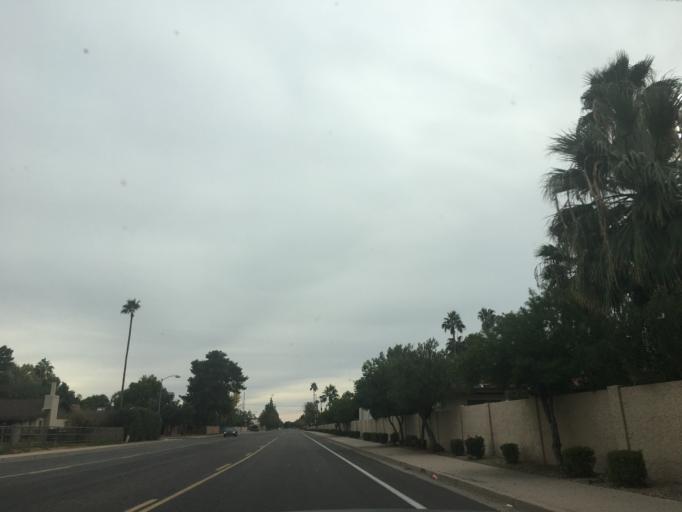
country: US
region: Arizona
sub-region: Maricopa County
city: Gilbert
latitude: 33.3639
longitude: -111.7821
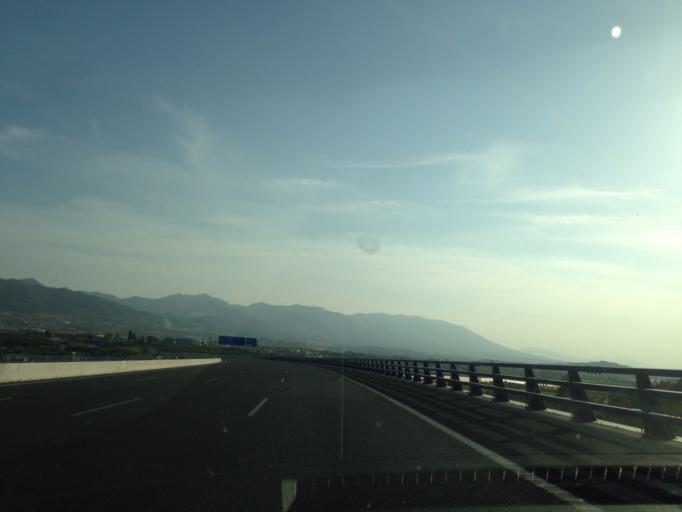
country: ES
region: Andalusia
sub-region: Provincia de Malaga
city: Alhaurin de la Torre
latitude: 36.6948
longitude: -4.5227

****************

• **What is required**
Write out the whole listing above line for line, without changing anything, and leave out the pictures.

• **Worked solution**
country: US
region: Arizona
sub-region: Maricopa County
city: Gilbert
latitude: 33.3639
longitude: -111.7821
country: ES
region: Andalusia
sub-region: Provincia de Malaga
city: Alhaurin de la Torre
latitude: 36.6948
longitude: -4.5227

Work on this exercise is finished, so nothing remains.